Het ontwerpbestemmingsplan is in het kader van het vooroverleg digitaal toegezonden aan

  • provincie
  • hoogheemraadschap van Rijnland
  • Archeologische Werkgemeenschap Nederland, afdeling Rijnstreek

7.2 Communicatie

Het ontwerpbestemmingsplan heeft op basis van artikel 3.8 van de Wet ruimtelijke ordening en Afdeling 3.4 van de Algemene wet bestuursrecht vanaf 1 november tot en met 12 december 2018 gedurende zes weken ter inzage gelegen. Het ontwerpplan is ook te raadplegen geweest via www.ruimtelijkeplannen.nl. Tijdens de termijn van de terinzagelegging zijn geen schriftelijke of mondelinge zienswijzen ingediend. Ten opzichte van het ontwerp kan het plan dan ook ongewijzigd worden vastgesteld.

Hoofdstuk 8 Economische uitvoerbaarheid

Archeologische regelgeving gaat er van uit dat initiatiefnemers van werkzaamheden in de bodem, de kosten die verband houden met archeologie voor hun rekening nemen.
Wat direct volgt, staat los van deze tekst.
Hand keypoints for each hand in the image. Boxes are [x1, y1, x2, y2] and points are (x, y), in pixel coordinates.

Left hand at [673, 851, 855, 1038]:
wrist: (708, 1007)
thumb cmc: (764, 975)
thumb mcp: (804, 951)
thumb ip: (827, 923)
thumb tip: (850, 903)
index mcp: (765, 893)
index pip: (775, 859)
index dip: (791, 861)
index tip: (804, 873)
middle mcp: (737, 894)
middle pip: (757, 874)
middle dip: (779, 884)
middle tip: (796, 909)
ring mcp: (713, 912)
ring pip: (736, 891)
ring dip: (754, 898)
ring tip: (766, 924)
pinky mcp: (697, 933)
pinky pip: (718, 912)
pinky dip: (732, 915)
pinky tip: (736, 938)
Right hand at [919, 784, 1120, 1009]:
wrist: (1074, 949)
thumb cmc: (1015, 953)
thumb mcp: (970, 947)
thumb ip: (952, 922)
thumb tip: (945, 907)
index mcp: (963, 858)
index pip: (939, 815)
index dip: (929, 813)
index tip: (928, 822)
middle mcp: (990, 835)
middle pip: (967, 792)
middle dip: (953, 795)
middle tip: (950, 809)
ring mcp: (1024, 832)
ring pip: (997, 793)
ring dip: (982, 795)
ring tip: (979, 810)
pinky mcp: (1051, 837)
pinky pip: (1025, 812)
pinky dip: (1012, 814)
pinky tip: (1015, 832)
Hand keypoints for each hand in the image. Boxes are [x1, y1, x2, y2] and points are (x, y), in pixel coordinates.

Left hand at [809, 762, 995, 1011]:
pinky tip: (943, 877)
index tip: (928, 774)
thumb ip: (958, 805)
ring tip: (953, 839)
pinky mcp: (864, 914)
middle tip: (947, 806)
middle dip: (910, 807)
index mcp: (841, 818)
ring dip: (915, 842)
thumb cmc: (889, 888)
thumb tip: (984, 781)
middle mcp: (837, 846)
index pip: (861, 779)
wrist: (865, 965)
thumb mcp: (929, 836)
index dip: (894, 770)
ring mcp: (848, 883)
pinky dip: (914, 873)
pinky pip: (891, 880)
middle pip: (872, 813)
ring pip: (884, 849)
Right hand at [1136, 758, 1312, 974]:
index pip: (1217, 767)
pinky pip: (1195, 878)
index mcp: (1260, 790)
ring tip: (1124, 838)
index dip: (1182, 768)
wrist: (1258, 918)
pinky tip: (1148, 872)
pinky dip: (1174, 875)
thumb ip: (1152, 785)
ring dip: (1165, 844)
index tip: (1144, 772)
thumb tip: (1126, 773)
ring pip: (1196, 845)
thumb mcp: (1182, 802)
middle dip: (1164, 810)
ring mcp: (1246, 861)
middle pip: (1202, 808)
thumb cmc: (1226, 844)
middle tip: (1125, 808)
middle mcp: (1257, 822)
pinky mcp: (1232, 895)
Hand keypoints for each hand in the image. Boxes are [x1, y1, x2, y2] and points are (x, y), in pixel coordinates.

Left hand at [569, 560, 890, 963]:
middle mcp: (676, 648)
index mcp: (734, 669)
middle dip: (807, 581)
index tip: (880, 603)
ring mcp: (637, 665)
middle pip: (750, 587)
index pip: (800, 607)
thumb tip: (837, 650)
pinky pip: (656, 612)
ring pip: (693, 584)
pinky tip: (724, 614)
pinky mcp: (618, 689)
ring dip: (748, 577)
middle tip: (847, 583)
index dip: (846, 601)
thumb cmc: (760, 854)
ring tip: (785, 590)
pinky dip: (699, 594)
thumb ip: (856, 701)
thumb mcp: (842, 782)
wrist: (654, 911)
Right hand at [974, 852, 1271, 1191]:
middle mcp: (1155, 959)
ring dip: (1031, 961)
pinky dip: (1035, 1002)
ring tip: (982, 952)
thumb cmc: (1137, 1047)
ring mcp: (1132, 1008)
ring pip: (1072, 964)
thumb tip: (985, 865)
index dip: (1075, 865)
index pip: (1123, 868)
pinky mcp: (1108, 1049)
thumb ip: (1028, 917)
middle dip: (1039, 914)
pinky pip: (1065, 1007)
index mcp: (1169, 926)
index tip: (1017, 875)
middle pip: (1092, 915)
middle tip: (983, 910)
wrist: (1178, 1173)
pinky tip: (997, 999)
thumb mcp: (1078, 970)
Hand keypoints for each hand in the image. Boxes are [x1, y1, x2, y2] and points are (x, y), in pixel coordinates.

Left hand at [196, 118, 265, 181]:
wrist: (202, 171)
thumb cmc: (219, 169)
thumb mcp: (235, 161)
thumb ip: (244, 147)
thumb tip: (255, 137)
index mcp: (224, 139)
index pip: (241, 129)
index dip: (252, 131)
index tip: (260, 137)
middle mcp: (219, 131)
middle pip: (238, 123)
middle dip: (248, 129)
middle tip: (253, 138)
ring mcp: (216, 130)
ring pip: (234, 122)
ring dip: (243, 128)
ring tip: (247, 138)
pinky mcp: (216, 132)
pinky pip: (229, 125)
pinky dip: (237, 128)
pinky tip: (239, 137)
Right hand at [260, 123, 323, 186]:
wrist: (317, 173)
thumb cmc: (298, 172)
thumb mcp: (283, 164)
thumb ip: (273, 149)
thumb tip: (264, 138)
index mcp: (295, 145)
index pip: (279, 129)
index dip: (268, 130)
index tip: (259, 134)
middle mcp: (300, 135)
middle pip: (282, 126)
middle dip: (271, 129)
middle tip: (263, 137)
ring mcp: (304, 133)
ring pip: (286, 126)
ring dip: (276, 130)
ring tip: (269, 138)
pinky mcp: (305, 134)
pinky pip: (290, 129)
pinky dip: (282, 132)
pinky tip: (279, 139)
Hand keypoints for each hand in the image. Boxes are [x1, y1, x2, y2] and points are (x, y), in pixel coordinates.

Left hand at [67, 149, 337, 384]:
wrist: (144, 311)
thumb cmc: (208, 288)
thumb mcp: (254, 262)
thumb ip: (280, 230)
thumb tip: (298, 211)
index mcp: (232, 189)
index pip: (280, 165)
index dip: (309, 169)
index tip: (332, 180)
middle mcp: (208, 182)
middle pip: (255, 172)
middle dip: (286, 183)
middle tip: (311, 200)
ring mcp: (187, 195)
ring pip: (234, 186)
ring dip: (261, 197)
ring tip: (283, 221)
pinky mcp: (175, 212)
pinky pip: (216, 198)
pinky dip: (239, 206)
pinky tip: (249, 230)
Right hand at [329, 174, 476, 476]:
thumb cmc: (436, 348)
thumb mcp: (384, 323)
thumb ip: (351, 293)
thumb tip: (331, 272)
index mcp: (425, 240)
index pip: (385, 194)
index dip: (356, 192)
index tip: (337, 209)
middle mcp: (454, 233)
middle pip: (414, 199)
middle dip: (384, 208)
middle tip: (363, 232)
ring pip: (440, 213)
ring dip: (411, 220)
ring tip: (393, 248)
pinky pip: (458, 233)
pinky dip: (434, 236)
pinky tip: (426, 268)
Dit paraplubestemmingsplan is opgesteld om vooraf duidelijker inzicht te hebben in de archeologische aspecten van een gebied of een perceel waar ontwikkelingen worden nagestreefd. Het plan beoogt daarmee niet alleen verrassingen te voorkomen maar ook te bereiken dat niet meer wordt onderzocht dan nodig is. Het bestemmingsplan vervult daarmee een functie voor zowel ontwikkelende partijen als het bevoegd gezag dat er op moet toezien dat het onderwerp archeologie wordt behandeld zoals dat wordt verlangd in wet- en regelgeving.

Dit paraplubestemmingsplan heeft een beheersmatig karakter zodat er geen afzonderlijke exploitatie behoeft te worden opgesteld. De ambtelijke begeleiding van de archeologische aspecten is opgenomen in bestaande begrotingsposten, inclusief de samenwerkingsovereenkomst met Omgevingsdienst Midden-Holland.